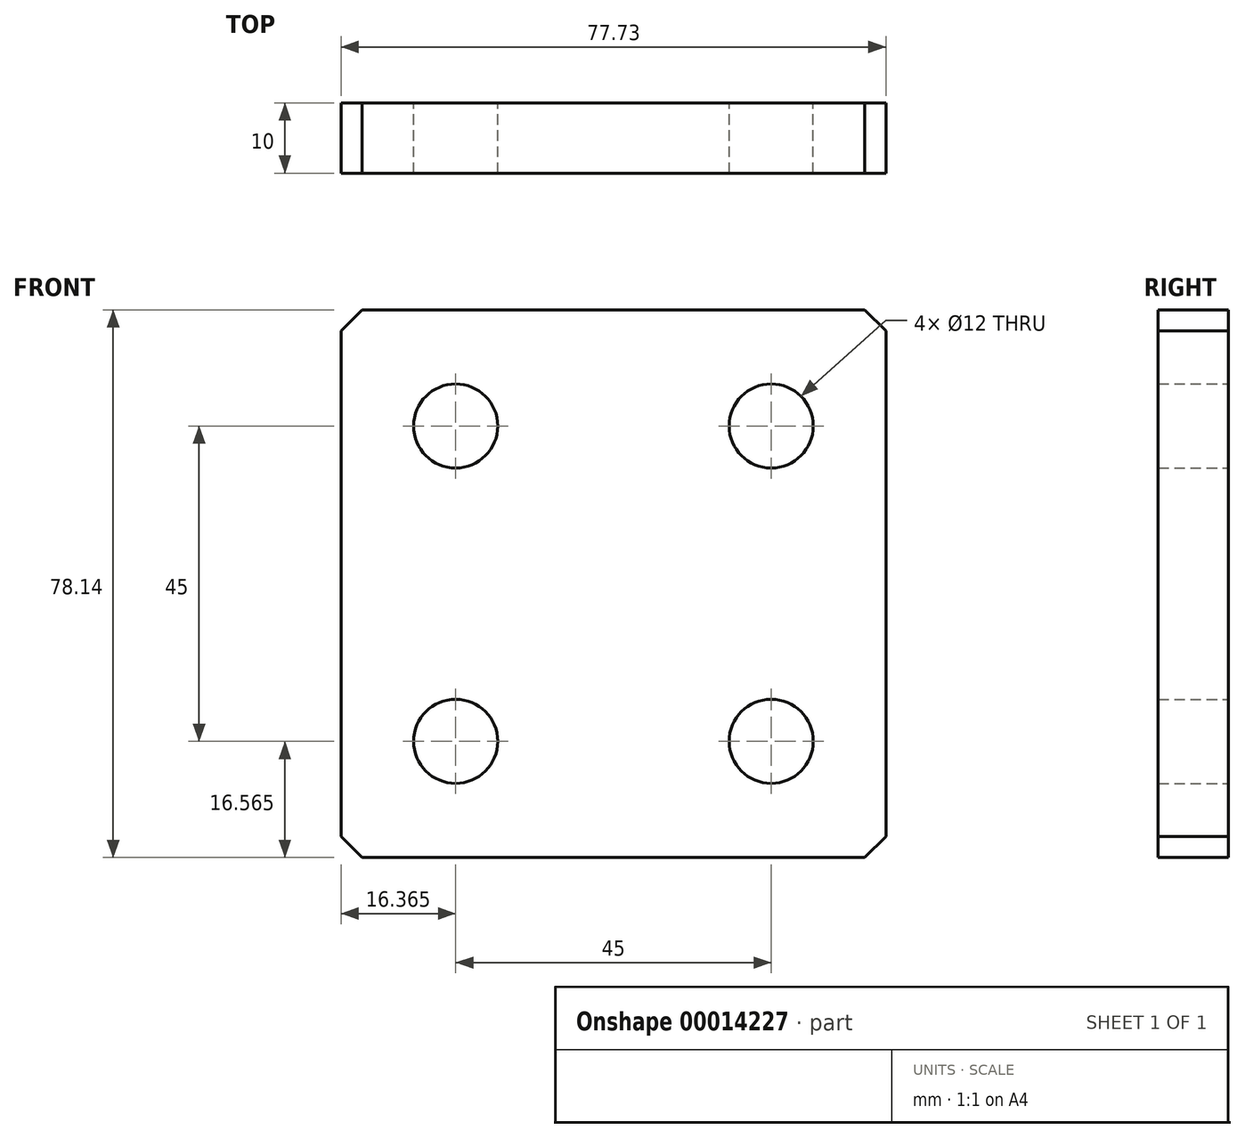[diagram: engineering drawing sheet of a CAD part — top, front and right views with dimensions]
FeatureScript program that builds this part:
annotation { "Feature Type Name" : "Feature", "Feature Type Description" : "" }
export const myFeature = defineFeature(function(context is Context, id is Id, definition is map)
    precondition{}
    {
        {
            var Q0;
            Q0=qCreatedBy(makeId("Front.planeOp"),FACE);
            var sketch = newSketch(context, id + "F0", { "sketchPlane" : qUnion([Q0])});
            skPoint(sketch, "E0.rect.middle", {"position": v(-49.6, 29.74) * mm});
            skCircle(sketch, "E1", {"center": v(-27.1, 52.24) * mm, "radius": 6 * mm});
            skCircle(sketch, "E2", {"center": v(-72.1, 52.24) * mm, "radius": 6 * mm});
            skLineSegment(sketch, "E0.rect.right", {"start": v(-72.1, 7.24) * mm, "end": v(-72.1, 52.24) * mm, "construction": true});
            skLineSegment(sketch, "E0.rect.left", {"start": v(-27.1, 7.24) * mm, "end": v(-27.1, 52.24) * mm, "construction": true});
            skLineSegment(sketch, "E0.rect.top", {"start": v(-27.1, 52.24) * mm, "end": v(-72.1, 52.24) * mm, "construction": true});
            skLineSegment(sketch, "E0.rect.bottom", {"start": v(-27.1, 7.24) * mm, "end": v(-72.1, 7.24) * mm, "construction": true});
            skCircle(sketch, "E3", {"center": v(-72.1, 7.24) * mm, "radius": 6 * mm});
            skCircle(sketch, "E4", {"center": v(-27.1, 7.24) * mm, "radius": 6 * mm});
            skLineSegment(sketch, "E5", {"start": v(-49.6, 29.74) * mm, "end": v(-49.6, 67.24) * mm, "construction": true});
            skLineSegment(sketch, "E6", {"start": v(-49.6, 67.24) * mm, "end": v(-49.6, -7.76) * mm, "construction": true});
            skLineSegment(sketch, "E7.rect.bottom", {"start": v(-88.47, 68.8) * mm, "end": v(-10.74, 68.8) * mm});
            skLineSegment(sketch, "E7.rect.top", {"start": v(-88.47, -9.33) * mm, "end": v(-10.74, -9.33) * mm});
            skLineSegment(sketch, "E7.rect.left", {"start": v(-88.47, 68.8) * mm, "end": v(-88.47, -9.33) * mm});
            skLineSegment(sketch, "E7.rect.right", {"start": v(-10.74, 68.8) * mm, "end": v(-10.74, -9.33) * mm});
            skSolve(sketch);
        }
        {
            var Q0;
            Q0=qSketchRegion(id+"F0",true);
            extrude(context, id + "F1", {"entities" : qUnion([Q0]), "endBound" : BoundingType.SYMMETRIC, "depth" : 10 * mm});
        }
        {
            var Q0;
            Q0=makeQuery(id+"F1.opExtrude","SWEPT_EDGE",EDGE,{"disambiguationData":[OSD([sQuery(id+"F0.wireOp",EDGE,"E7.rect.bottom"),sQuery(id+"F0.wireOp",EDGE,"E7.rect.left")])]});
            var Q1;
            Q1=makeQuery(id+"F1.opExtrude","SWEPT_EDGE",EDGE,{"disambiguationData":[OSD([sQuery(id+"F0.wireOp",EDGE,"E7.rect.bottom"),sQuery(id+"F0.wireOp",EDGE,"E7.rect.right")])]});
            var Q2;
            Q2=makeQuery(id+"F1.opExtrude","SWEPT_EDGE",EDGE,{"disambiguationData":[OSD([sQuery(id+"F0.wireOp",EDGE,"E7.rect.top"),sQuery(id+"F0.wireOp",EDGE,"E7.rect.right")])]});
            var Q3;
            Q3=makeQuery(id+"F1.opExtrude","SWEPT_EDGE",EDGE,{"disambiguationData":[OSD([sQuery(id+"F0.wireOp",EDGE,"E7.rect.top"),sQuery(id+"F0.wireOp",EDGE,"E7.rect.left")])]});
            chamfer(context, id + "F2", {"entities" : qUnion([Q0, Q1, Q2, Q3]), "width" : 3 * mm, "tangentPropagation" : true});
        }
    });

□ □ □ □

> EXERCISE:
Report how many lines of the listing above contain the string "left". Give only the number.

> REPLY:
4